— How to complete this task —
What lines below mention the word "degrees"? Copy each one.

— Items from a data source —
※ ※ ※

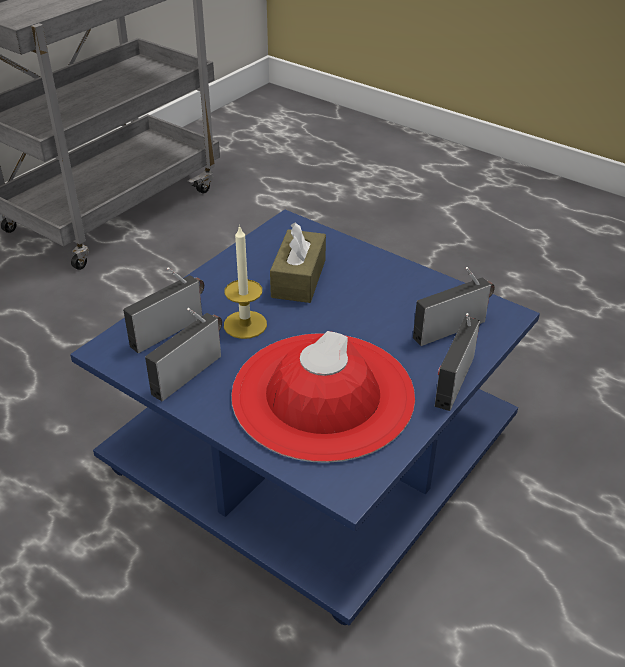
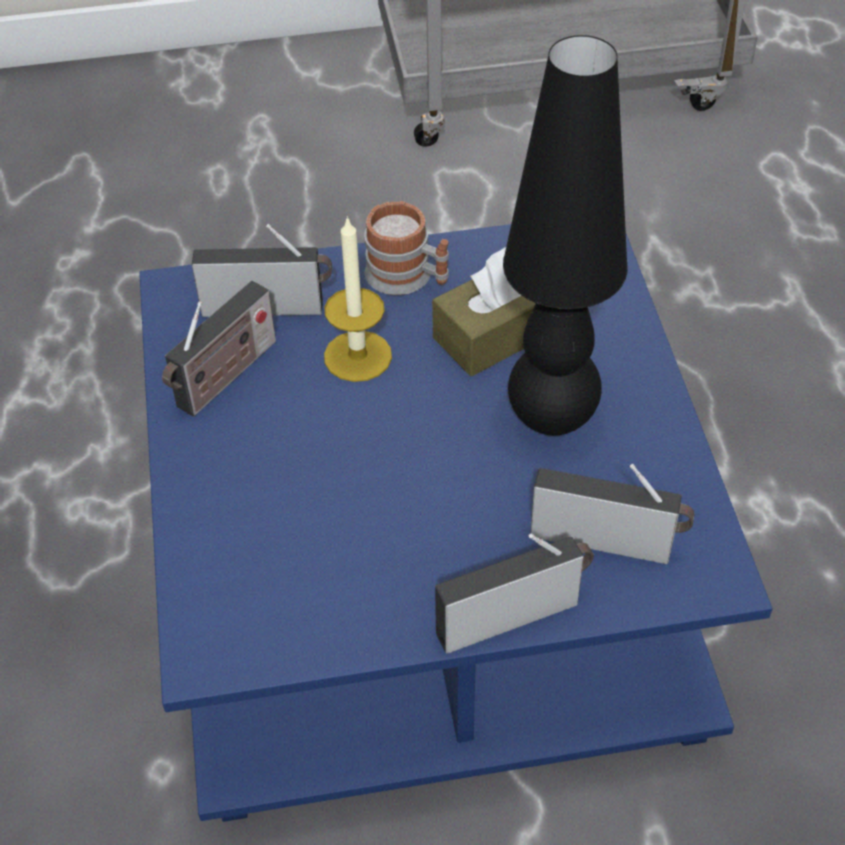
camera: 45 degrees right, 10 degrees up
radio [145,308,222,401] -> radio turned 135 degrees clockwise [162,281,276,416]
red hat [231,331,415,463] -> none
none -> mug [364,201,449,295]
none -> black table lamp [503,35,628,436]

※ ※ ※

— Exercise response —
camera: 45 degrees right, 10 degrees up
radio [145,308,222,401] -> radio turned 135 degrees clockwise [162,281,276,416]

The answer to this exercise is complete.